A villain strokes his mustache, a girl is screaming tied to train tracks, and a dog runs to the rescue, while a piano plays in the background. This is what most people think of about silent movies (if they ever think about them). However it was passe enough by 1917 to have a short parody made of the genre.
"Teddy at the Throttle" is a Keystone comedy and stars Bobby Vernon,Wallace Beery, Keystone Teddy and the fabulous Gloria Swanson. "Teddy at the Throttle" has a fairly simple story, appropriate for a short.
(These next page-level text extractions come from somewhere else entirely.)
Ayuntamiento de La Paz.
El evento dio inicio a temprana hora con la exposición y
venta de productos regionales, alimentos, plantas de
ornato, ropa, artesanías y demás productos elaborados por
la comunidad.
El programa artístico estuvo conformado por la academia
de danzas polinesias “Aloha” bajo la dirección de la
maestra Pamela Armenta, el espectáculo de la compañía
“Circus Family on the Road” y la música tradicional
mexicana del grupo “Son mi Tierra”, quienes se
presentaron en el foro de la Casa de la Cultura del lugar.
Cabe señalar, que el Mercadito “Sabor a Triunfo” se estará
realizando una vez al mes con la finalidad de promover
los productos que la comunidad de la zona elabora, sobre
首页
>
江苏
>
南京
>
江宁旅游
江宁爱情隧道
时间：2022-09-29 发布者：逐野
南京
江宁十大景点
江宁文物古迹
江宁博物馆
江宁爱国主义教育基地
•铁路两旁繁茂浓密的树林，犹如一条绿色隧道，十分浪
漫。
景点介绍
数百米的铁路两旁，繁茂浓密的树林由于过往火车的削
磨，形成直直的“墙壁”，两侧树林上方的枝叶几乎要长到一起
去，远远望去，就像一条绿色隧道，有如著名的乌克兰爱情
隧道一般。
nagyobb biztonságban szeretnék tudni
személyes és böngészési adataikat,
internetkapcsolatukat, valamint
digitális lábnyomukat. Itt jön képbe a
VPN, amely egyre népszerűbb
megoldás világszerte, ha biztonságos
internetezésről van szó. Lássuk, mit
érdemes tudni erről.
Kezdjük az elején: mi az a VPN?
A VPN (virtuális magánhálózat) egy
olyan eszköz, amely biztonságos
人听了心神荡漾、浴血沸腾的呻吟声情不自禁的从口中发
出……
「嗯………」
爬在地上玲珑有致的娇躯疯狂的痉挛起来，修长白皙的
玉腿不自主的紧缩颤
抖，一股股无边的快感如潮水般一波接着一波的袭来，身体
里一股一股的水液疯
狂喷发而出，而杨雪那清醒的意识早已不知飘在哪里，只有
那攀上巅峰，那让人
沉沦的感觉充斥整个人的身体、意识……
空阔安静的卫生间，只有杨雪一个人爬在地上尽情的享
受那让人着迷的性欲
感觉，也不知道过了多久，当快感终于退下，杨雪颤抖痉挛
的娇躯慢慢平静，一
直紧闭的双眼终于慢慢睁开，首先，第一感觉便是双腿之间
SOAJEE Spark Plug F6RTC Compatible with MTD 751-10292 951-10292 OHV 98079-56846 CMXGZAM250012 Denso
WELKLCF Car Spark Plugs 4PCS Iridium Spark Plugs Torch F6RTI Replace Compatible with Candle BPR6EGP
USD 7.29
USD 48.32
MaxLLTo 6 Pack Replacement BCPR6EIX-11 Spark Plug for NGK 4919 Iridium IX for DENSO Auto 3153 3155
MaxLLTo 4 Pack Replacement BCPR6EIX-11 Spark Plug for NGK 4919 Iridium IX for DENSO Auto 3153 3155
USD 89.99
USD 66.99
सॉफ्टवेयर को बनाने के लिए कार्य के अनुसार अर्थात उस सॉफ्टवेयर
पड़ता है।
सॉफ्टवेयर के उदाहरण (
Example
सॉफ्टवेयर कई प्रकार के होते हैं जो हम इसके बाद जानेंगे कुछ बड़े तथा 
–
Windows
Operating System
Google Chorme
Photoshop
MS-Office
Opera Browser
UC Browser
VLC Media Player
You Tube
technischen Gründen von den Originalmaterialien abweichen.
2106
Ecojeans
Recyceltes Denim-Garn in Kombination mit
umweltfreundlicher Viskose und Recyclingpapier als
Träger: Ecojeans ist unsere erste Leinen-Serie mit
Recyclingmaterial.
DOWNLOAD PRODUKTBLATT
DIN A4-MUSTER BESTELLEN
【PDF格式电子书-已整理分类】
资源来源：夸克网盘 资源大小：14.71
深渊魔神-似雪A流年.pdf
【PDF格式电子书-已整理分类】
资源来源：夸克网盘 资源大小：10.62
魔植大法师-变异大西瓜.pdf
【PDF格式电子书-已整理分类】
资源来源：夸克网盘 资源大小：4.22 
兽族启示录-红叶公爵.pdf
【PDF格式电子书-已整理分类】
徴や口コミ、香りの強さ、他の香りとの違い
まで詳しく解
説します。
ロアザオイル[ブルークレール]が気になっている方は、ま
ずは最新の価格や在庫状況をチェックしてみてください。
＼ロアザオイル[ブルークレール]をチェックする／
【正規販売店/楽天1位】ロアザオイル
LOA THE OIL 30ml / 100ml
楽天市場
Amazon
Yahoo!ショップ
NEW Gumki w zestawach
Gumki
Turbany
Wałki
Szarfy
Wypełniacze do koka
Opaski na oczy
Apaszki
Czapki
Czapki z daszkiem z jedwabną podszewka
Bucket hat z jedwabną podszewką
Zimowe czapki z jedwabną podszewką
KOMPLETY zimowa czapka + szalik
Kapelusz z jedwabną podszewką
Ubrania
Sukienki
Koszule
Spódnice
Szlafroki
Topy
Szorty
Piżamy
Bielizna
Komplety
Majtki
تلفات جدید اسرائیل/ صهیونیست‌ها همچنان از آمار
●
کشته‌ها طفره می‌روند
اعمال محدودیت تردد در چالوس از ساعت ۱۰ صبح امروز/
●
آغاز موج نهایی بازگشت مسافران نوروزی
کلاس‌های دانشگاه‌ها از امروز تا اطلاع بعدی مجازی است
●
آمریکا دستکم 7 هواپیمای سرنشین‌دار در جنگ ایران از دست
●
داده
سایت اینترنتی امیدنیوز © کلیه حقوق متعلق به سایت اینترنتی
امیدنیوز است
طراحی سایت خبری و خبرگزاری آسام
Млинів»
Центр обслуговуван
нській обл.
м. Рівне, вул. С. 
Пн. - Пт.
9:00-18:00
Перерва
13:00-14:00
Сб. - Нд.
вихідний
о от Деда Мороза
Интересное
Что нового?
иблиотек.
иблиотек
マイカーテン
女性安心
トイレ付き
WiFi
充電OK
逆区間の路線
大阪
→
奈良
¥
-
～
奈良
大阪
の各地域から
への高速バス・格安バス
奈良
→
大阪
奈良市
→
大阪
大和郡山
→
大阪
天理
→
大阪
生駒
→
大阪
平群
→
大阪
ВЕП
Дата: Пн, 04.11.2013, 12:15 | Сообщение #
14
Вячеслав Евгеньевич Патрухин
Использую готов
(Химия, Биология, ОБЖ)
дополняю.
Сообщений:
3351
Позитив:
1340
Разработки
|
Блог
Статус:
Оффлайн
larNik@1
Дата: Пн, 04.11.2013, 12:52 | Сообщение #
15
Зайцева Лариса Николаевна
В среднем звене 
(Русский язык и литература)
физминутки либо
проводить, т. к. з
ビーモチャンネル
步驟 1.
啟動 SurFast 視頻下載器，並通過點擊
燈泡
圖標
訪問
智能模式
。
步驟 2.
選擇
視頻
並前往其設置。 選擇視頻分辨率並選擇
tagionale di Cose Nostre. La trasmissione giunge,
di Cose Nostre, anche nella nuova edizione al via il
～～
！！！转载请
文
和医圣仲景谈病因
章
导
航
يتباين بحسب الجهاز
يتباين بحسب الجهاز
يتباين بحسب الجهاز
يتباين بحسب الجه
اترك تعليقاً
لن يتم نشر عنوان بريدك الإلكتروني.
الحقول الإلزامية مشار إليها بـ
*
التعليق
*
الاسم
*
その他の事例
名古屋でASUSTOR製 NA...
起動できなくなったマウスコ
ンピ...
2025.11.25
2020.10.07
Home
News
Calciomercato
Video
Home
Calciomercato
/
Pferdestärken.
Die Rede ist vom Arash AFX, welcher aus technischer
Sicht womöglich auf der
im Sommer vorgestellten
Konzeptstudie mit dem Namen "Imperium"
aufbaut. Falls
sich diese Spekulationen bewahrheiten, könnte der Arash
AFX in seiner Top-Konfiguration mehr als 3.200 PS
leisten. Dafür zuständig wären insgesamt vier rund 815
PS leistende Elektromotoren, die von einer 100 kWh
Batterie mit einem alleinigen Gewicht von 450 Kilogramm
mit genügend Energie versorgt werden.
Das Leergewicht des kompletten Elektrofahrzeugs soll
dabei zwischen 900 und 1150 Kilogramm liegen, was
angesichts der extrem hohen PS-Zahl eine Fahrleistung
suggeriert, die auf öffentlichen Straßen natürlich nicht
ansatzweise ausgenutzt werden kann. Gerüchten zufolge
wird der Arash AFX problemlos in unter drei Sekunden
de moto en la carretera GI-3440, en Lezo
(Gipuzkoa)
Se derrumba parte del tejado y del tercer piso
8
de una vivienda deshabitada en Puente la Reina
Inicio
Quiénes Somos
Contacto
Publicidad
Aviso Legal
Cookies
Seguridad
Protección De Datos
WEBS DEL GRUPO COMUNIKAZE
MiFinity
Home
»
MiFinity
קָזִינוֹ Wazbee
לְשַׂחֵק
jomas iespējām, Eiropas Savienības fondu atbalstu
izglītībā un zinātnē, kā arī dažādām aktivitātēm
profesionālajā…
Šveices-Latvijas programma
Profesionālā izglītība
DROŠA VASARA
A girl [Swanson] is scorned by her clueless boyfriend [Vernon] in favor of another woman. However the only way Bobbie can get his inheritance is by marrying Gloria. Enter Henry, Bobbie's lawyer [Wallace Beery] who tries to marry Gloria so he can get the money. Eventually Henry [Beery] ties Gloria to the track to be run over by a train. Teddy runs and gets Bobbie. Bobbie comes and all ends happily for the young and short couple (although Teddy is the one who actually stops the train).
Gloria sings with Teddy |
If you'd rather marry an old, overweight, tall woman than me, be my guest. |
Henry tries to woo Gloria |
A Happy Marriage? |
In one of the last scenes a train drives over Swanson. They had had a male double all set to do the stunt, but Gloria insisted she do it herself. (Silent stars and stuntmen, for that matter, were extremely tough, but more on that in future blog posts.) Of note watching this short is that Swanson doesn't have her screen persona set up that was later fully established by "Don't Change Your Husband" or "Why Change Your Wife?"
Often if there is a parody of a genre it signals the end of that fad. If a girl tied to a train track was old hat by 1917, well. This is an excellent movie and helps show that silent movies especially later ones (1920s) were not the simplistic things they have since become labeled as.